Nevertheless, we have great difficulty in accepting a penalty of $14,705 because of a failure to apply for a license which could have been obtained for $5.00. Our sense of propriety is even more disturbed by the fact that Wallace's failure to obtain the license may have been an honest oversight on his part and by the fact that, even after the first hearing in this case, the Insurance Commissioner saw fit to issue Wallace a license to sell casualty insurance for Safeguard.
However, we do recognize (1) that the record discloses that Wallace's sales of casualty policies for Safeguard generated over $600,000 in premiums and $196,000 in commissions during the two-year period in question; (2) that Section 639 empowers the Commissioner to impose a penalty of as much as one thousand dollars for each and every violation of Section 604; (3) that the Commissioner did impose a penalty of five dollars for each violation; and (4) that, most importantly, to modify the order would be to substitute our discretion for that of the Insurance Commissioner, which we may
[ 9 Pa. Commw. Page 572]
not do. State Real Estate Commission v. Farkas, 1 Pa. Commonwealth Ct. 134, 274 A.2d 238 (1971); State Real Estate Commission v. Bewley, 1 Pa. Commonwealth Ct. 85, 272 A.2d 531 (1971). Since there was not a manifest abuse of discretion in the imposition of the dollar penalty, this Court is duty bound to affirm the adjudication of the Insurance Commissioner.
And now, this 31st day of July, 1973, the appeal of William E. Wallace from the adjudication, dated August 22, 1972, of the Insurance Commissioner of Pennsylvania is hereby dismissed and the said adjudication is hereby affirmed.

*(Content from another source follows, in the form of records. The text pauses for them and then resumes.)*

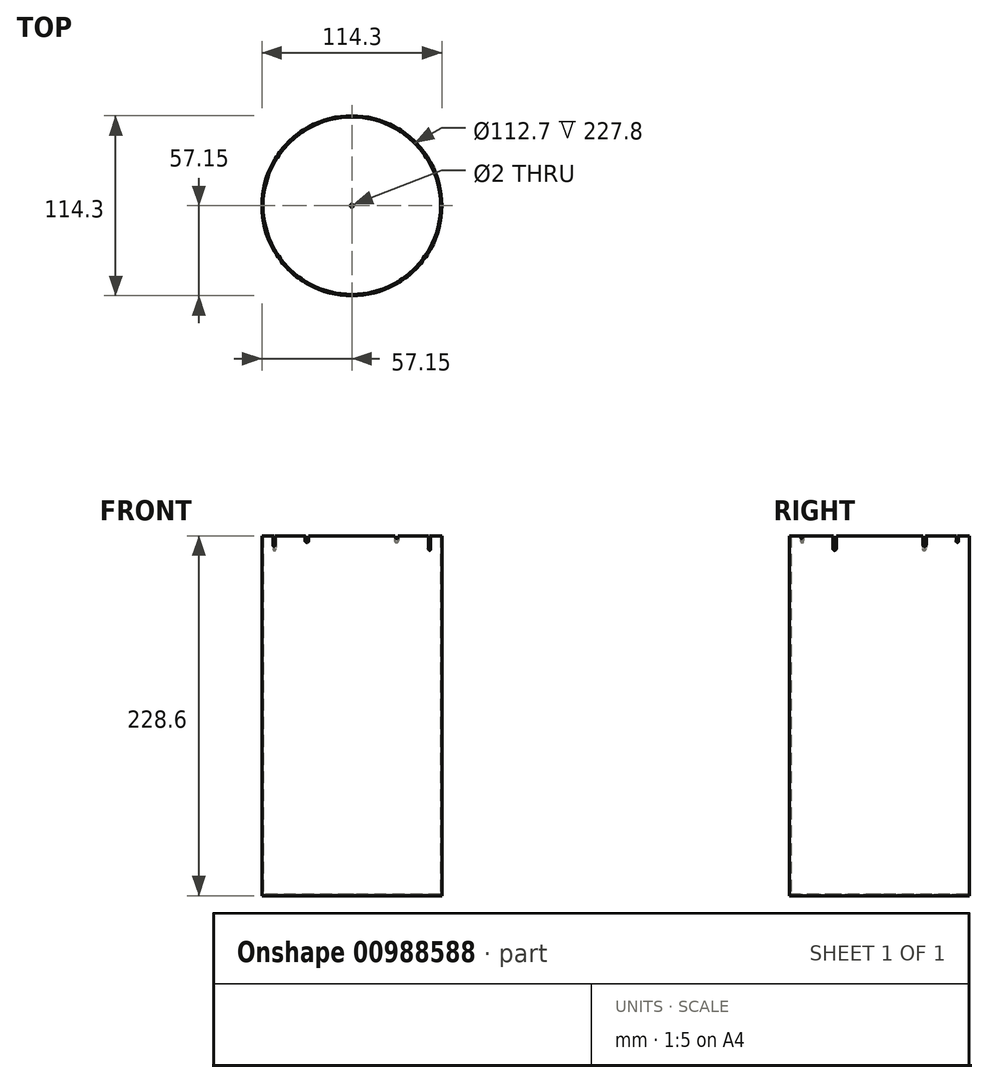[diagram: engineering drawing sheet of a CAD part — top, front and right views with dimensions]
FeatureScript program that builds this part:
annotation { "Feature Type Name" : "Feature", "Feature Type Description" : "" }
export const myFeature = defineFeature(function(context is Context, id is Id, definition is map)
    precondition{}
    {
        {
            var Q0;
            Q0=qCreatedBy(makeId("Top.planeOp"),FACE);
            var sketch = newSketch(context, id + "F0", { "sketchPlane" : qUnion([Q0])});
            skCircle(sketch, "E0", {"center": v(0, 0) * mm, "radius": 57.15 * mm});
            skSolve(sketch);
        }
        {
            var Q0;
            Q0=makeQuery(id+"F0.imprint","IMPRINT",FACE,{"disambiguationData":[TD([[makeQuery(id+"F0.imprint","IMPRINT",EDGE,{"derivedFrom":sQuery(id+"F0.wireOp",EDGE,"E0")}),1.0]])]});
            extrude(context, id + "F1", {"entities" : qUnion([Q0]), "depth" : 228.6 * mm, "offsetDistance" : 25.4 * mm});
        }
        {
            var Q0;
            Q0=makeQuery(id+"F1.opExtrude","CAP_FACE",FACE,{"disambiguationData":[OSD([sQuery(id+"F0.wireOp",EDGE,"E0")])],"isStart":false});
            shell(context, id + "F2", {"entities" : qUnion([Q0]), "thickness" : 0.8 * mm});
        }
        {
            var Q0;
            Q0=makeQuery(id+"F1.opExtrude","CAP_FACE",FACE,{"disambiguationData":[OSD([sQuery(id+"F0.wireOp",EDGE,"E0")])],"isStart":false});
            var sketch = newSketch(context, id + "F3", { "sketchPlane" : qUnion([Q0])});
            skLineSegment(sketch, "E1", {"start": v(-49.5, 28.57) * mm, "end": v(49.5, -28.57) * mm});
            skLineSegment(sketch, "E2", {"start": v(-49.5, -28.58) * mm, "end": v(49.5, 28.58) * mm});
            skLineSegment(sketch, "E3", {"start": v(-28.58, 49.5) * mm, "end": v(28.58, -49.5) * mm});
            skLineSegment(sketch, "E4", {"start": v(28.58, 49.5) * mm, "end": v(-28.58, -49.5) * mm});
            skSolve(sketch);
        }
        {
            var Q0;
            Q0=sQuery(id+"F3.wireOp",EDGE,"E3");
            var Q1;
            Q1=sQuery(id+"F3.wireOp",VERTEX,"E3.end");
            cPlane(context, id + "F4", {"entities" : qUnion([Q0, Q1]), "cplaneType" : CPlaneType.LINE_POINT, "offset" : 25.4 * mm, "width" : 152.4 * mm, "height" : 152.4 * mm});
        }
        {
            var Q0;
            Q0=sQuery(id+"F3.wireOp",EDGE,"E2");
            var Q1;
            Q1=sQuery(id+"F3.wireOp",VERTEX,"E2.start");
            cPlane(context, id + "F5", {"entities" : qUnion([Q0, Q1]), "cplaneType" : CPlaneType.LINE_POINT, "offset" : 25.4 * mm, "width" : 152.4 * mm, "height" : 152.4 * mm});
        }
        {
            var Q0;
            Q0=sQuery(id+"F3.wireOp",EDGE,"E1");
            var Q1;
            Q1=sQuery(id+"F3.wireOp",VERTEX,"E1.start");
            cPlane(context, id + "F6", {"entities" : qUnion([Q0, Q1]), "cplaneType" : CPlaneType.LINE_POINT, "offset" : 25.4 * mm, "width" : 152.4 * mm, "height" : 152.4 * mm});
        }
        {
            var Q0;
            Q0=sQuery(id+"F3.wireOp",EDGE,"E4");
            var Q1;
            Q1=sQuery(id+"F3.wireOp",VERTEX,"E4.end");
            cPlane(context, id + "F7", {"entities" : qUnion([Q0, Q1]), "cplaneType" : CPlaneType.LINE_POINT, "offset" : 25.4 * mm, "width" : 152.4 * mm, "height" : 152.4 * mm});
        }
        {
            var Q0;
            Q0=qCreatedBy(id+"F4.planeOp",FACE);
            var sketch = newSketch(context, id + "F8", { "sketchPlane" : qUnion([Q0])});
            skLineSegment(sketch, "E5", {"start": v(-1.25, 228.6) * mm, "end": v(-1.25, 228.1) * mm});
            skLineSegment(sketch, "E6", {"start": v(1.25, 228.6) * mm, "end": v(1.25, 228.1) * mm});
            skLineSegment(sketch, "E7", {"start": v(-1.25, 228.6) * mm, "end": v(1.25, 228.6) * mm});
            skArc(sketch, "E8", {"start": v(-1.25, 228.1) * mm, "mid": v(0, 226.85) * mm, "end": v(1.25, 228.1) * mm});
            skSolve(sketch);
        }
        {
            var Q0;
            Q0=makeQuery(id+"F8.imprint","IMPRINT",FACE,{"disambiguationData":[TD([[makeQuery(id+"F8.imprint","IMPRINT",EDGE,{"derivedFrom":sQuery(id+"F8.wireOp",EDGE,"E5")}),1.0]])]});
            var Q1;
            Q1=sQuery(id+"F3.wireOp",EDGE,"E3");
            sweep(context, id + "F9", {"operationType" : NewBodyOperationType.REMOVE, "profiles" : qUnion([Q0]), "path" : qUnion([Q1])});
        }
        {
            var Q0;
            Q0=qCreatedBy(id+"F7.planeOp",FACE);
            var sketch = newSketch(context, id + "F10", { "sketchPlane" : qUnion([Q0])});
            skLineSegment(sketch, "E9", {"start": v(-1.25, 228.6) * mm, "end": v(-1.25, 225.6) * mm});
            skLineSegment(sketch, "E10", {"start": v(1.25, 228.6) * mm, "end": v(1.25, 225.6) * mm});
            skLineSegment(sketch, "E11", {"start": v(-1.25, 228.6) * mm, "end": v(1.25, 228.6) * mm});
            skArc(sketch, "E12", {"start": v(-1.25, 225.6) * mm, "mid": v(0, 224.35) * mm, "end": v(1.25, 225.6) * mm});
            skSolve(sketch);
        }
        {
            var Q0;
            Q0=makeQuery(id+"F10.imprint","IMPRINT",FACE,{"disambiguationData":[TD([[makeQuery(id+"F10.imprint","IMPRINT",EDGE,{"derivedFrom":sQuery(id+"F10.wireOp",EDGE,"E9")}),1.0]])]});
            var Q1;
            Q1=sQuery(id+"F3.wireOp",EDGE,"E4");
            sweep(context, id + "F11", {"operationType" : NewBodyOperationType.REMOVE, "profiles" : qUnion([Q0]), "path" : qUnion([Q1])});
        }
        {
            var Q0;
            Q0=qCreatedBy(id+"F5.planeOp",FACE);
            var sketch = newSketch(context, id + "F12", { "sketchPlane" : qUnion([Q0])});
            skLineSegment(sketch, "E13", {"start": v(-1.25, 228.6) * mm, "end": v(-1.25, 223.1) * mm});
            skLineSegment(sketch, "E14", {"start": v(1.25, 228.6) * mm, "end": v(1.25, 223.1) * mm});
            skLineSegment(sketch, "E15", {"start": v(-1.25, 228.6) * mm, "end": v(1.25, 228.6) * mm});
            skArc(sketch, "E16", {"start": v(-1.25, 223.1) * mm, "mid": v(0, 221.85) * mm, "end": v(1.25, 223.1) * mm});
            skSolve(sketch);
        }
        {
            var Q0;
            Q0=makeQuery(id+"F12.imprint","IMPRINT",FACE,{"disambiguationData":[TD([[makeQuery(id+"F12.imprint","IMPRINT",EDGE,{"derivedFrom":sQuery(id+"F12.wireOp",EDGE,"E13")}),1.0]])]});
            var Q1;
            Q1=sQuery(id+"F3.wireOp",EDGE,"E2");
            sweep(context, id + "F13", {"operationType" : NewBodyOperationType.REMOVE, "profiles" : qUnion([Q0]), "path" : qUnion([Q1])});
        }
        {
            var Q0;
            Q0=qCreatedBy(id+"F6.planeOp",FACE);
            var sketch = newSketch(context, id + "F14", { "sketchPlane" : qUnion([Q0])});
            skLineSegment(sketch, "E17", {"start": v(-1.25, 228.6) * mm, "end": v(-1.25, 220.6) * mm});
            skLineSegment(sketch, "E18", {"start": v(1.25, 228.6) * mm, "end": v(1.25, 220.6) * mm});
            skLineSegment(sketch, "E19", {"start": v(-1.25, 228.6) * mm, "end": v(1.25, 228.6) * mm});
            skArc(sketch, "E20", {"start": v(-1.25, 220.6) * mm, "mid": v(0, 219.35) * mm, "end": v(1.25, 220.6) * mm});
            skSolve(sketch);
        }
        {
            var Q0;
            Q0=makeQuery(id+"F14.imprint","IMPRINT",FACE,{"disambiguationData":[TD([[makeQuery(id+"F14.imprint","IMPRINT",EDGE,{"derivedFrom":sQuery(id+"F14.wireOp",EDGE,"E17")}),1.0]])]});
            var Q1;
            Q1=sQuery(id+"F3.wireOp",EDGE,"E1");
            sweep(context, id + "F15", {"operationType" : NewBodyOperationType.REMOVE, "profiles" : qUnion([Q0]), "path" : qUnion([Q1])});
        }
        {
            var Q0;
            {var subQ0=sQuery(id+"F0.wireOp",EDGE,"E0");Q0=makeQuery(id+"F2.opShell","OFFSET_FACE",FACE,{"disambiguationData":[OSD([subQ0]),TDD([makeQuery(id+"F1.opExtrude","CAP_FACE",FACE,{"disambiguationData":[OSD([subQ0])],"isStart":true})])]});}
            var sketch = newSketch(context, id + "F16", { "sketchPlane" : qUnion([Q0])});
            skCircle(sketch, "E21", {"center": v(0, 0) * mm, "radius": 1 * mm});
            skSolve(sketch);
        }
        {
            var Q0;
            Q0 = qSketchRegion(id + "F16", true);
            extrude(context, id + "F17", {"entities" : qUnion([Q0]), "operationType" : NewBodyOperationType.REMOVE, "endBound" : BoundingType.UP_TO_NEXT, "oppositeDirection" : true, "depth" : 25.4 * mm, "offsetDistance" : 25.4 * mm});
        }
    });
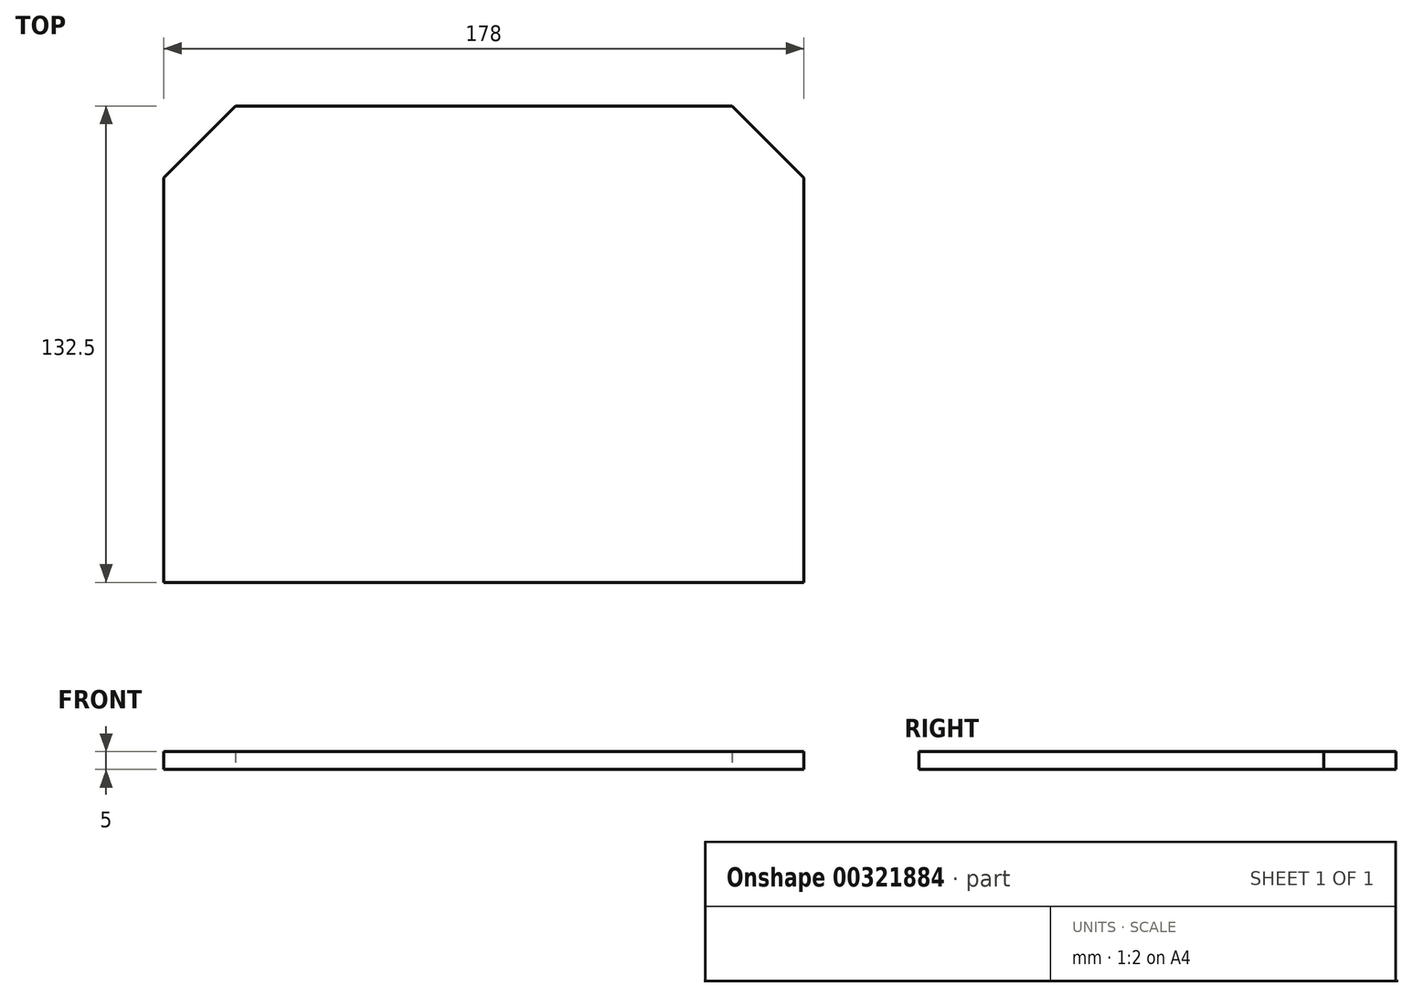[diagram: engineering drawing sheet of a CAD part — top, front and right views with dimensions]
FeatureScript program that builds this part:
annotation { "Feature Type Name" : "Feature", "Feature Type Description" : "" }
export const myFeature = defineFeature(function(context is Context, id is Id, definition is map)
    precondition{}
    {
        {
            var Q0;
            Q0=qCreatedBy(makeId("Top.planeOp"),FACE);
            var sketch = newSketch(context, id + "F0", { "sketchPlane" : qUnion([Q0])});
            skLineSegment(sketch, "E0.top", {"start": v(-158, -14.45) * mm, "end": v(20, -14.45) * mm});
            skLineSegment(sketch, "E1", {"start": v(20, -14.45) * mm, "end": v(20, 98.05) * mm});
            skLineSegment(sketch, "E2", {"start": v(0, 118.05) * mm, "end": v(20, 98.05) * mm});
            skLineSegment(sketch, "E3", {"start": v(-158, -14.45) * mm, "end": v(-158, 98.05) * mm});
            skLineSegment(sketch, "E4", {"start": v(-138, 118.05) * mm, "end": v(-158, 98.05) * mm});
            skLineSegment(sketch, "E5", {"start": v(-138, 118.05) * mm, "end": v(0, 118.05) * mm});
            skSolve(sketch);
        }
        {
            var Q0;
            Q0=makeQuery(id+"F0.imprint","IMPRINT",FACE,{"disambiguationData":[TD([[makeQuery(id+"F0.imprint","IMPRINT",EDGE,{"derivedFrom":sQuery(id+"F0.wireOp",EDGE,"E0.top")}),1.0]])]});
            extrude(context, id + "F1", {"entities" : qUnion([Q0]), "depth" : 5 * mm});
        }
    });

Dissenting Opinion by Judge Rogers:
I respectfully dissent.
The record establishes that by invariable custom, Pennsylvania insurance companies transmit to the insurance department the applications of licensed brokers for the special license needed to sell their policies. These special licenses are issued to qualified brokers such as the appellant as a matter of course. One of the companies for whom the appellant was appointed to sell policies neglected to send his application for the special license or, as the company asserts, the application was sent by it but was lost in the mail or by the Department. In connection with, but incidental to, the investigation of an entirely different matter regarding the company in question, the Department ascertained that the appellant, who was selling policies, had not been issued the special license. There is not the slightest hint of any wrongdoing by the appellant. There is no suggestion that the appellant did not believe he had applied for a license or that one had issued, that he gained any advantage by not applying or that a license would not have issued as of course if the application
[ 9 Pa. Commw. Page 573]
had reached the proper office of the Department. Indeed, the Department issued the license upon appellant's application and payment of the $5.00 fee while these hearings were in progress. I believe, therefore, that the penalty of $14,705.00 imposed by the Commissioner was an outrageous exaction, accompanied as it was by a 60-day suspension. The relevancy to the propriety of the amount of the penalty of the facts that the appellant sold a lot of insurance and made substantial commissions, in the light of the clear fact that a license would have issued if the application had reached the Department, escapes me. The Commissioner is given the right to impose penalties for the purpose of punishing and thereby discouraging wrongdoing, not so that he may produce revenue for the Commonwealth.
I would modify the Commissioner's order by the reduction of the penalty to One thousand dollars ($1,000.00).